LG Chem, a major lithium-ion battery supplier, is considering to hold off its plans to spin off its battery business this year. The South Korean battery division of LG said Monday that it seems unlikely that it would push ahead with its separation as the number of coronavirus infections continues to rise.
Due to growing hurdles and uncertainties about the company, LG Chem’s task force team responsible for the division spin-off concluded last week that the plan would not profit.
LG Chem reported last year in a regulatory filing that the battery maker was looking into enhancing the competitive edge of its battery business. The company’s report answered the local media’s speculation about the possibility of a spin-off.
Last year, LG Chem supposedly planned to launch the spin-off of the division by July this year. The entire group’s battery business is considered as a very promising profit generator given the company’s client list, such as EV maker Lucid Motors and Tesla.
Considering the promising growth and industry potential of the subsidiary, LG Chem planned to make an integrated unit expanding its investments to encompass batteries for handsets and rapidly increase its EV lithium-battery production to meet demands. The company also rumored to go for an initial public offering (IPO) to attract sufficient investment to sustain its battery business.
Auto Industry
The coronavirus’s impact in the local and global automotive market has been causing disruptions in parts supply and model production. Also, the auto industry’s dependence on petrochemical and the chemical industry created an environment of uncertainty, pressuring major carmakers’ profits and cash generation.
The industry expects further capacity cuts as the number of people testing positive for the virus and affected nations rise. According to the China Passenger Car Association, automotive sales in China dropped 80 percent in February compared to a year earlier.
On March 3, LG Chem announced its plan to acquire a home appliance assembly plant from Poland-based tech firm Vestel to increase battery production in the country.

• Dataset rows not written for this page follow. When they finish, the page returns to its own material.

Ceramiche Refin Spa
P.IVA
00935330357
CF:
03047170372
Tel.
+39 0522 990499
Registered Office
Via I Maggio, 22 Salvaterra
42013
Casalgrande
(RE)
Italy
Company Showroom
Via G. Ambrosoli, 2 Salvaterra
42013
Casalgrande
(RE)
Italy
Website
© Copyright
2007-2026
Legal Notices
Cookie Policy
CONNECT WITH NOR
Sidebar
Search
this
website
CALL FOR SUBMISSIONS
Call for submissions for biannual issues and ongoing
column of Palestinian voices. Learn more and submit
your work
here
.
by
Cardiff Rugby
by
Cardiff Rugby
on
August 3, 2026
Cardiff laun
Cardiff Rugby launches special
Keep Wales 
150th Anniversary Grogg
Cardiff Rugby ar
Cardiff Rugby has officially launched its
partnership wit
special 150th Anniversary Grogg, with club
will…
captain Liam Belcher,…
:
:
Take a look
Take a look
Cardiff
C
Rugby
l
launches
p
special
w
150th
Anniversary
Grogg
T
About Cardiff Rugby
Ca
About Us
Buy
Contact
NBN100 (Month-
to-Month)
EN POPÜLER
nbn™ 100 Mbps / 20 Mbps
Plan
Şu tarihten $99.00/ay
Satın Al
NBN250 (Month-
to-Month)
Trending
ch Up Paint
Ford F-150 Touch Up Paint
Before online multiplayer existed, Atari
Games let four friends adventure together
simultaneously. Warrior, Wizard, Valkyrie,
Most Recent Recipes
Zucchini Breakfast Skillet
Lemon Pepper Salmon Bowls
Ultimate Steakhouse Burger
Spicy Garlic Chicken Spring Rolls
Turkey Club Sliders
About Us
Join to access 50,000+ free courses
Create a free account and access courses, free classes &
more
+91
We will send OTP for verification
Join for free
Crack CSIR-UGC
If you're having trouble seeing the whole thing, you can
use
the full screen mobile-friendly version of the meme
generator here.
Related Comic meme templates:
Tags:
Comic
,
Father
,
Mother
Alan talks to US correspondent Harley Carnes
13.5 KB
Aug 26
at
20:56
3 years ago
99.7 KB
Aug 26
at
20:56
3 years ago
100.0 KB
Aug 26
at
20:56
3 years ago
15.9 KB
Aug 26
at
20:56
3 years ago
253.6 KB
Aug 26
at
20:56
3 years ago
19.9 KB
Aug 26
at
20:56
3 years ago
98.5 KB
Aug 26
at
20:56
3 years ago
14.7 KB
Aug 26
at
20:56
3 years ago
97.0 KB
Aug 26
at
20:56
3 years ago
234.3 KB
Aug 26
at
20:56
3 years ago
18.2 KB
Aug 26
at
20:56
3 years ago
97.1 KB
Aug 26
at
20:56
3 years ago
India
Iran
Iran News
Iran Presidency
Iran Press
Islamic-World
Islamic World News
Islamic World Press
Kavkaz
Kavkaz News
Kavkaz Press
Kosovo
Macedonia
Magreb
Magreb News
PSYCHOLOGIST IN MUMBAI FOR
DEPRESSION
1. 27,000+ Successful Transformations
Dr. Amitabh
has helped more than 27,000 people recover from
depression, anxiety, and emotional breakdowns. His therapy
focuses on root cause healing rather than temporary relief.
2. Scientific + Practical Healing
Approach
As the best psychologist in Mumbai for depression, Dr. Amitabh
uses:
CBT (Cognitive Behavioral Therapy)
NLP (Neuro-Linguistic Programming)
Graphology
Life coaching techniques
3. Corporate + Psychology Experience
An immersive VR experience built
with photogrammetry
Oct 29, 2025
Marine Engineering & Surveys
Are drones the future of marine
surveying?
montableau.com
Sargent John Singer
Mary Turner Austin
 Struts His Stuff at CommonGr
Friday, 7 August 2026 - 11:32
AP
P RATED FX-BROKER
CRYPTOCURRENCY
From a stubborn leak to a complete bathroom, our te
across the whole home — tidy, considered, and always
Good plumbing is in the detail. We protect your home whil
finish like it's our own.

The company said that it would ramp up its total production capacity to 120 gigawatt-hours by the end of the year.
Despite the positive potential for growth, LG Chem suffers from lower-than-expected profit margins because of significant investment in production infrastructure.
In 2019, LG Chem’s battery division reported 8.34 trillion won ($7 billion) and an operating loss of 454.3 billion won ($381 million).
According to a company official, regarding the prospect of a spin-off, LG Chem hasn’t officially confirmed any details.